Bendigo Golf Club is pushing to become one of regional Victoria’s strongest clubs after winning the bidding war to merge with embattled Eaglehawk Golf Club. Eaglehawk’s members have voted at a 66 per cent majority to merge with Bendigo instead of Neangar Park Golf Club and Belvoir Park Golf Club.
“We’re very happy with (Bendigo’s) approach and their proposal,” Eaglehawk secretary Jenny Chapman says. “It was an overwhelming majority that wanted to go there so that makes the work a lot easier. If we had have gone to second preferences it would have been 92 per cent.
The merger promises to get Eaglehawk back on track financially but a mixture of sadness and excitement remains amongst the club’s members. “Members here are very heartbroken because some of the members have been here for 45 years and it’s hard for them to comprehend it closing,” Chapman says.
“On the other hand, it will be a new club, a new adventure and at least we’ve got somewhere to go. There’ll be an increase in cash flow that will make marketing easier, facilities can be prepared to accommodate more people and cater for different types of people as well.”
Bendigo has already extended a welcoming arm to Eaglehawk’s member by giving them full playing privileges at Bendigo for no cost while the merger is finalised.
“We’re very understanding of their position and we’ll do our absolute best to make sure that any transition is done in consultation with them while making sure that they’re made very welcome here,” Bendigo General Manager Steven Oliver says.
With both clubs still to undergo respective audits, Oliver says the merger may not be completed until early 2014. Eaglehawk wishes to hold its annual tournament in November before making the full move across town to Bendigo. “All those things we’ll work together and we’ll be a big and stronger club all round,” Chapman says.
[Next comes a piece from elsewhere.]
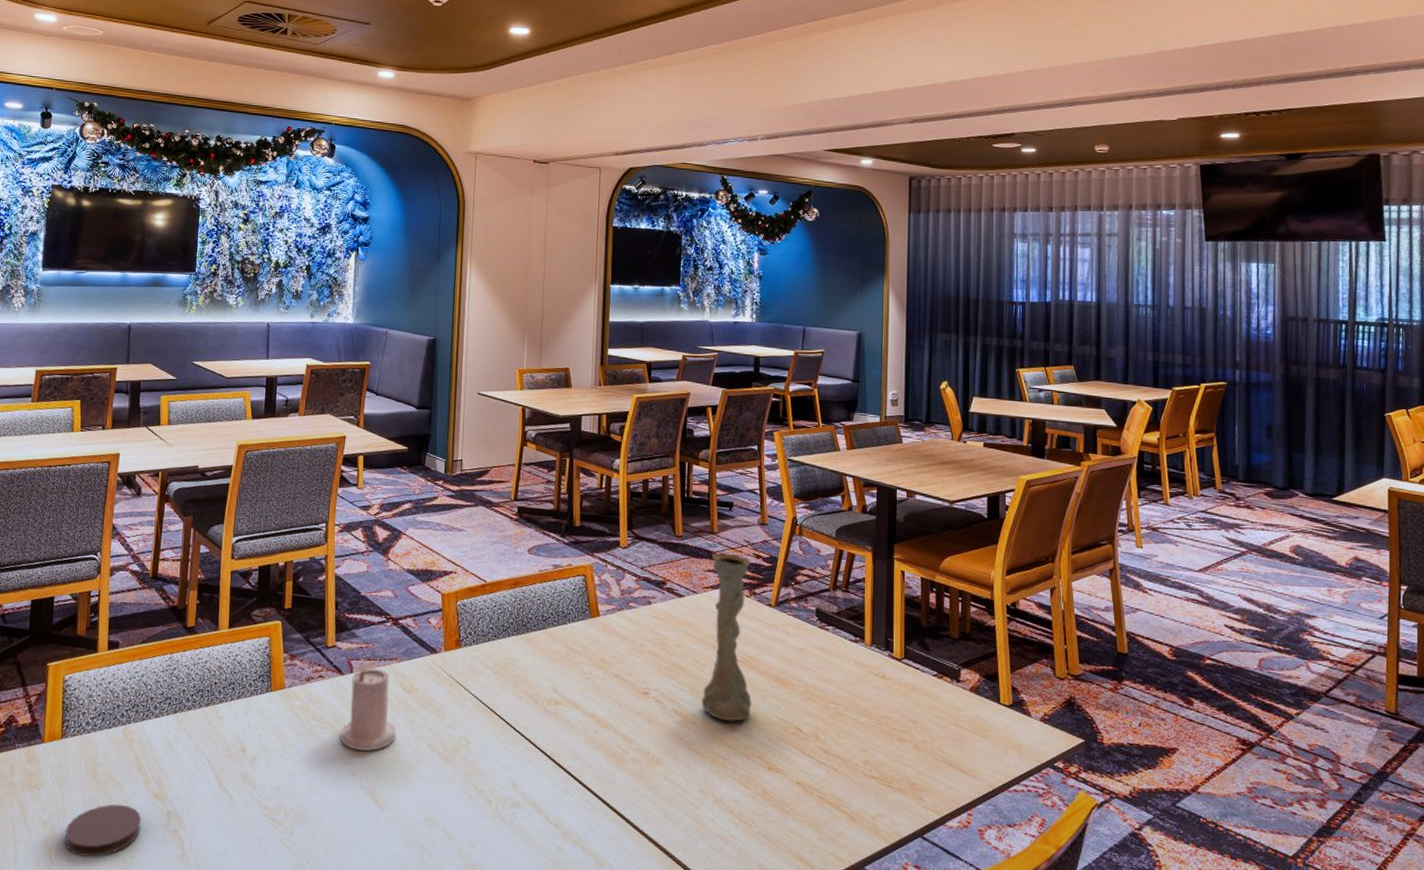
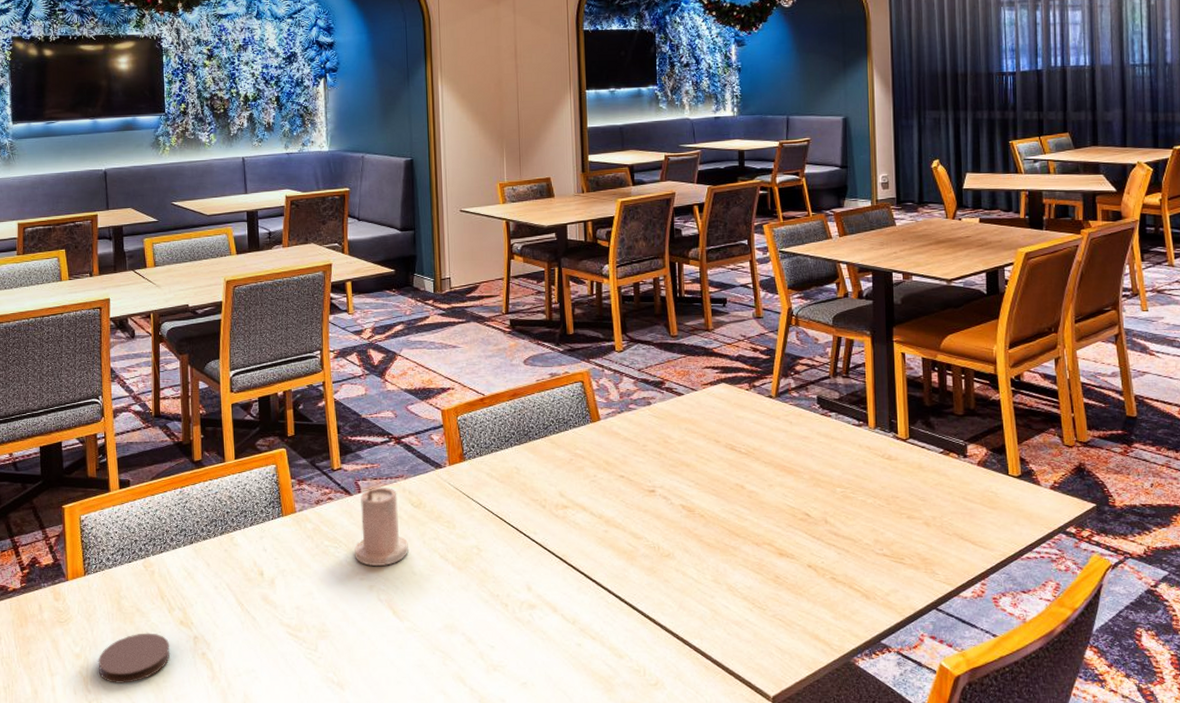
vase: present [701,552,752,721] -> none [708,348,759,512]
The two clubs are now in the process of forming a joint steering committee. “We’re very excited to have the possibility of another 120 members come across and use the facilities we’ve currently got,” Oliver says.
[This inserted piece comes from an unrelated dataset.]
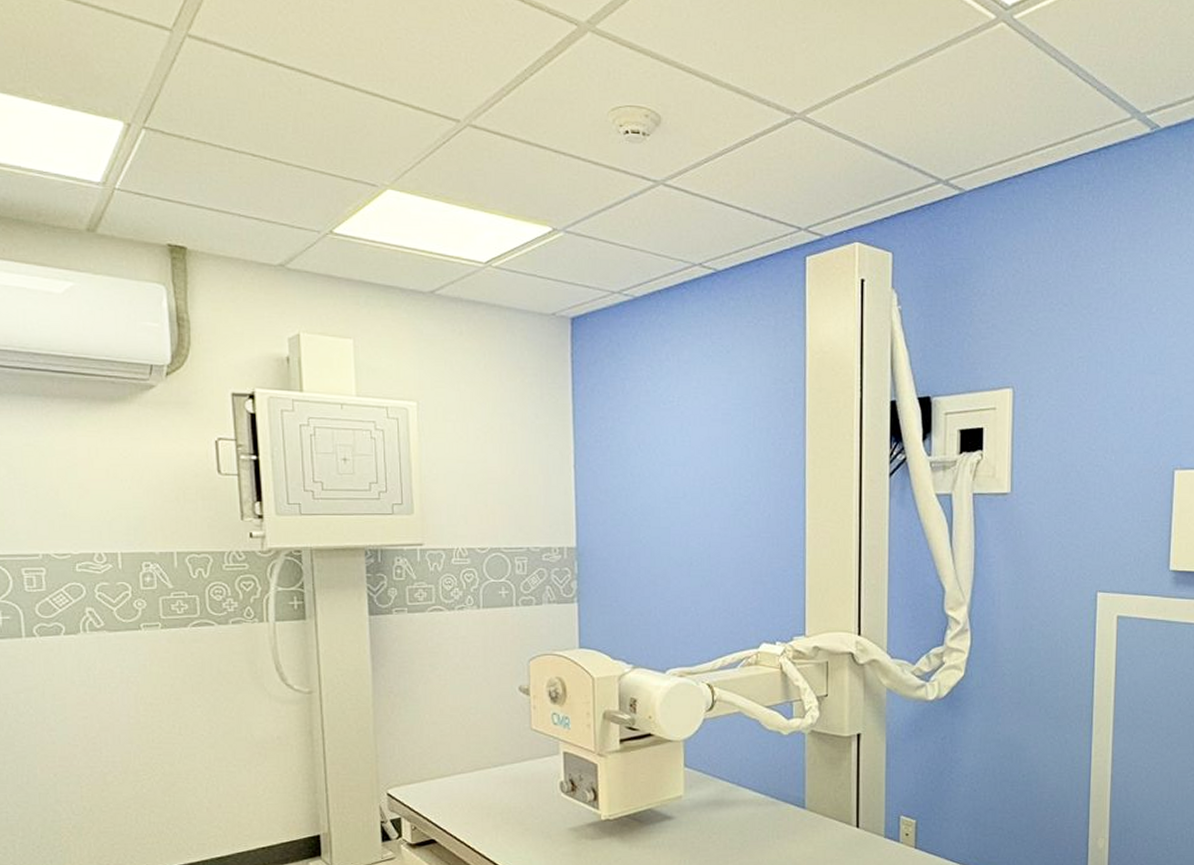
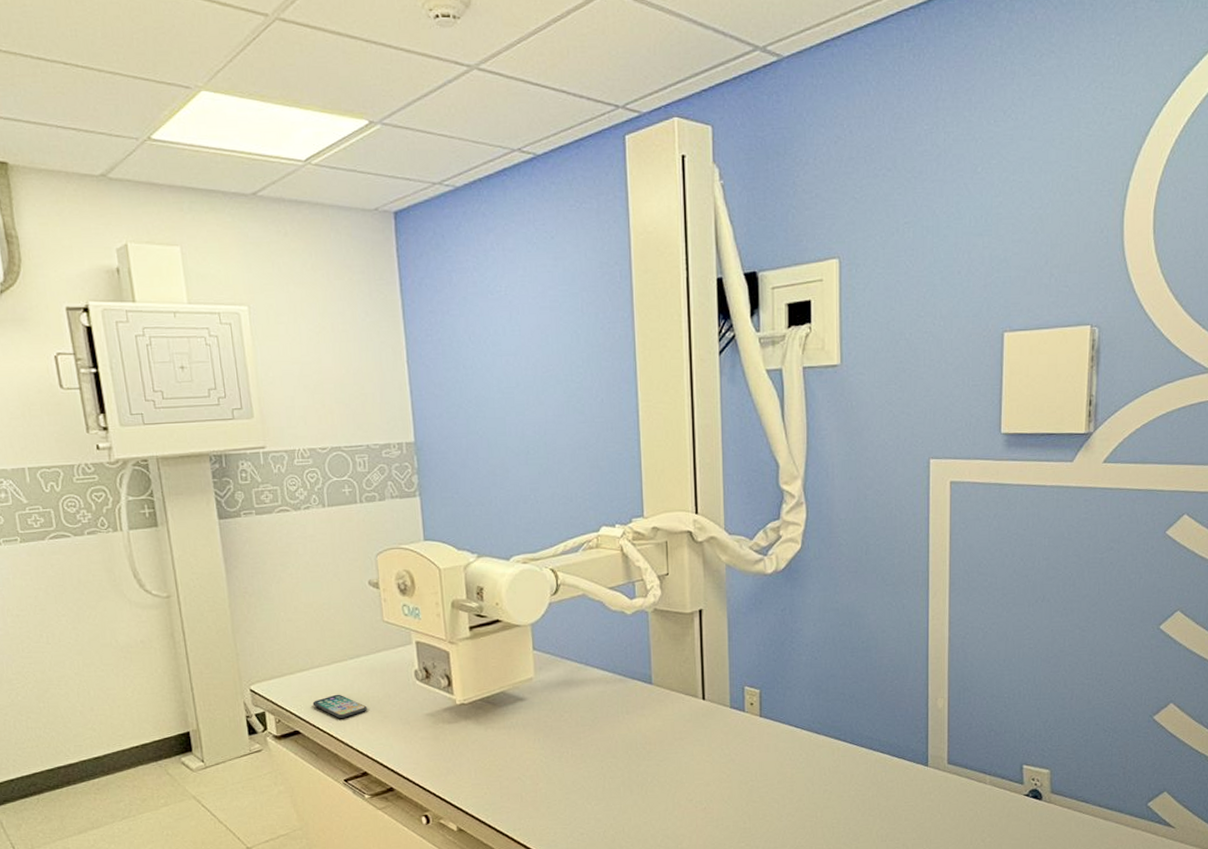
smartphone: none [451,803,508,828] -> present [312,694,367,718]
The merger is not just a significant milestone for Eaglehawk, as it searches for a way to continue its history at a new site, but also for the once-struggling Bendigo. Oliver, who has been in the top job at Bendigo for three months, says the club’s financial position has come full circle since being in trouble several years ago.
“The Bendigo Golf Club, four or five years ago, as a lot of clubs were, was doing it tough and the board’s been really proactive and made some courageous decisions and the members have stuck with it and now the club’s travelling really well.”